Abrahm Lustgarten, author of ProPublica's Killing the Colorado series, observes that "one single reservoir would introduce greater efficiency and reliability in the system. If you got rid of Lake Powell, the Colorado River would essentially have 6 percent more water overnight."

Allowing Lake Powell to flow into Lake Mead would also normalize flows of water and sediment through Grand Canyon and much of Glen Canyon. This would mean Glen Canyon would transition from a reservoir destination to a world-class rafting and hiking destination. With low reservoir levels over the past decade, hundreds of miles of river and side canyons have already begun to be restored to their natural beauty. Anyone who's hiked down to the Escalante River or floated Cataract Canyon recently knows this to be true.

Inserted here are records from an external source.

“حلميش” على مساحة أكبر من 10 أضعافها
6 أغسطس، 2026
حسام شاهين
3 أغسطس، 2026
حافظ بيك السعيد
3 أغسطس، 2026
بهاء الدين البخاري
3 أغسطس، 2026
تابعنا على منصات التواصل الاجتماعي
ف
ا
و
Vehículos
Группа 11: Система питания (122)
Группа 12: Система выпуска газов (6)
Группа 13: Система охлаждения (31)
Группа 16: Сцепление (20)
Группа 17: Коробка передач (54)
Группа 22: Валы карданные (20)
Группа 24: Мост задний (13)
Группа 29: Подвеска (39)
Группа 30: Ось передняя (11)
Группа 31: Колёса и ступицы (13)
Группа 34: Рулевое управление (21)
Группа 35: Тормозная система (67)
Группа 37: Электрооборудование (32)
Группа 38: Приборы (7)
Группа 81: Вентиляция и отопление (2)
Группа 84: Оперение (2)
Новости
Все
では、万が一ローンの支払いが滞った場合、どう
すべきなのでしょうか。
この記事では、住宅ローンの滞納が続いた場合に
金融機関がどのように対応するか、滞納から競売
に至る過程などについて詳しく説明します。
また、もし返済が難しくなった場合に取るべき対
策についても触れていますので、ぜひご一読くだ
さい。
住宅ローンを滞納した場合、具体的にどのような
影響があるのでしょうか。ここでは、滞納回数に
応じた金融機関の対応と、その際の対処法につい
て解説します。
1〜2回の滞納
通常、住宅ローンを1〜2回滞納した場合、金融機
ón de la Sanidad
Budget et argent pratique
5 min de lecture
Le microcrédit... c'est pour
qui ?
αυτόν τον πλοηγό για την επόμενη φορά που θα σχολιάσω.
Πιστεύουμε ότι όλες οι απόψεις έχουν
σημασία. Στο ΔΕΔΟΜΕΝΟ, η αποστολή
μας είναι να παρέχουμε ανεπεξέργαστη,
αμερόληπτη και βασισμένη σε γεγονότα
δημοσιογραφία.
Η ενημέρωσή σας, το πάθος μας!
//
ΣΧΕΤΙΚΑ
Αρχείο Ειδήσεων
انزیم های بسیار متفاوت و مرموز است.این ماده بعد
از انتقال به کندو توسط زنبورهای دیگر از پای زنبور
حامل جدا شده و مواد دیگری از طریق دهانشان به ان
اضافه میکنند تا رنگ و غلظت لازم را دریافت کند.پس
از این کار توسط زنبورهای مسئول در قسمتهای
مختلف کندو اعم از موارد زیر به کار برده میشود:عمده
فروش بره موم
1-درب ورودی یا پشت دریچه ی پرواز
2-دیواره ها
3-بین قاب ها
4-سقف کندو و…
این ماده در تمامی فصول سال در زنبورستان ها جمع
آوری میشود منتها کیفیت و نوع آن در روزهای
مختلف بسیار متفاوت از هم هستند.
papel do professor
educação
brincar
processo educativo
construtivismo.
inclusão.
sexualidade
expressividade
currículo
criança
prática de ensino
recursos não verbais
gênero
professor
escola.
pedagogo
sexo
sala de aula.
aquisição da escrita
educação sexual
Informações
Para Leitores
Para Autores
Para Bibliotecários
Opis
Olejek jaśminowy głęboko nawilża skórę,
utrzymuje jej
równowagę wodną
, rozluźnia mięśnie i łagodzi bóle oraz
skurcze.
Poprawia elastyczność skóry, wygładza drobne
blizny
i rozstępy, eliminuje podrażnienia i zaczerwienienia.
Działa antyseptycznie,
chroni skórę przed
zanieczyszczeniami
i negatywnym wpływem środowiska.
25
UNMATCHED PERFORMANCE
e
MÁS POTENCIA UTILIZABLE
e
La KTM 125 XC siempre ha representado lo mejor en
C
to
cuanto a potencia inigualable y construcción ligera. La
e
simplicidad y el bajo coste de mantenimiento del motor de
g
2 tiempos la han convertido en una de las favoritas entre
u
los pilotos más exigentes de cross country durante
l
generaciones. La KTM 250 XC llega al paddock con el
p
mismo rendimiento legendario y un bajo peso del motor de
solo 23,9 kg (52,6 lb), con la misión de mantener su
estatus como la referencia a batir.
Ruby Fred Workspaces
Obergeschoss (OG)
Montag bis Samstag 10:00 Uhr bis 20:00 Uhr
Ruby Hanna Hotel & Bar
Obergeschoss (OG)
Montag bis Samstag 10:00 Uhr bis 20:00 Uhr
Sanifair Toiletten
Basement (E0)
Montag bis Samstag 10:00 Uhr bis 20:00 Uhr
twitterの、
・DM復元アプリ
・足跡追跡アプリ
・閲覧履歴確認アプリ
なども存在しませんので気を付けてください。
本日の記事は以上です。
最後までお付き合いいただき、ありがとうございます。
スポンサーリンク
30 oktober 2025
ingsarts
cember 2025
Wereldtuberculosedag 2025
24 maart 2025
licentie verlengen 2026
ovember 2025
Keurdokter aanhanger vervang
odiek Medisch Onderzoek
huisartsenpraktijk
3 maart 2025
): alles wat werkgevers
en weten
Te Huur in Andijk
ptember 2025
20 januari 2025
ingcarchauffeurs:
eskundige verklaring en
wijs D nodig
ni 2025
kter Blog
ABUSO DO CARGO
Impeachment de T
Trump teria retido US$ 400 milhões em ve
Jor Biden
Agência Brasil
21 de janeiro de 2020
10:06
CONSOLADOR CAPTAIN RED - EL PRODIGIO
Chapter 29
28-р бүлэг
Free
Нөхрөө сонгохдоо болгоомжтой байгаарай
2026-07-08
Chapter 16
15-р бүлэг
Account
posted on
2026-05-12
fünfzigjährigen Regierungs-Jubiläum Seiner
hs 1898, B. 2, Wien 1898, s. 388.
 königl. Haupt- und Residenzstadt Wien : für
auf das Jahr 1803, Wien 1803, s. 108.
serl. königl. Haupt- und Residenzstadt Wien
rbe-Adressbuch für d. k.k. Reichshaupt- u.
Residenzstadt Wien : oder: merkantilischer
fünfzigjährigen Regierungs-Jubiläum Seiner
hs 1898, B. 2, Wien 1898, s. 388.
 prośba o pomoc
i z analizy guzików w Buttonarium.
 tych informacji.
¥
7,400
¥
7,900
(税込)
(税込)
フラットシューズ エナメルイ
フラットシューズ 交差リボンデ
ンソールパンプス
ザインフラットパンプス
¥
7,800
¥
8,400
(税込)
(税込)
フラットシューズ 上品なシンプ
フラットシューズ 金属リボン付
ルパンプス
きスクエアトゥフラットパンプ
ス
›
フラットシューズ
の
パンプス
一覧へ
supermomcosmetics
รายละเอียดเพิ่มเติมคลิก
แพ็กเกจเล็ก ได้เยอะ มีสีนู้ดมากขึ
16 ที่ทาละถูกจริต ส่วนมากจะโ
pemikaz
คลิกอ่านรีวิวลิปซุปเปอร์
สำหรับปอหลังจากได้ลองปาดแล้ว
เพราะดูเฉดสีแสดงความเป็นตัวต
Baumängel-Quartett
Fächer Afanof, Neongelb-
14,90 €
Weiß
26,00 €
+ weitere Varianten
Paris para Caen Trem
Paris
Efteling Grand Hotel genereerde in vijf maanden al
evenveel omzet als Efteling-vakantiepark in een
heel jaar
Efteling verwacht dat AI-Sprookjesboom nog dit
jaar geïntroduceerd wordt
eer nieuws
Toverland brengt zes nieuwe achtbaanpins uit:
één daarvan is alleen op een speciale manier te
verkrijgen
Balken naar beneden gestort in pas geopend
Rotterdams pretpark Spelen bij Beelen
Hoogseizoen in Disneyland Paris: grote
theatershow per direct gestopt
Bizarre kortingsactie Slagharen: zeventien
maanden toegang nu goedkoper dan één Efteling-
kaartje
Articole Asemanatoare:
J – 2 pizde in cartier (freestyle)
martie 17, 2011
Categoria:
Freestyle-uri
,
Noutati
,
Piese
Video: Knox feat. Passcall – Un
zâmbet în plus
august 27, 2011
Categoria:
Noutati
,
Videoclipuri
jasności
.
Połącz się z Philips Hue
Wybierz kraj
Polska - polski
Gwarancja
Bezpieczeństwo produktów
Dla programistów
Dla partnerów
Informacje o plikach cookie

The concept of filling Mead makes more sense with each passing year as the Colorado River declines. Lake Powell might once have served a purpose. But in today's "new normal," there is simply not enough water to maintain both Lake Powell and Lake Mead. It's time to fill Mead first.

Eric Balken is a contributor to Writers on the Range, the opinion service of High Country News. He is the executive director of Glen Canyon Institute and lives in Salt Lake City, Utah.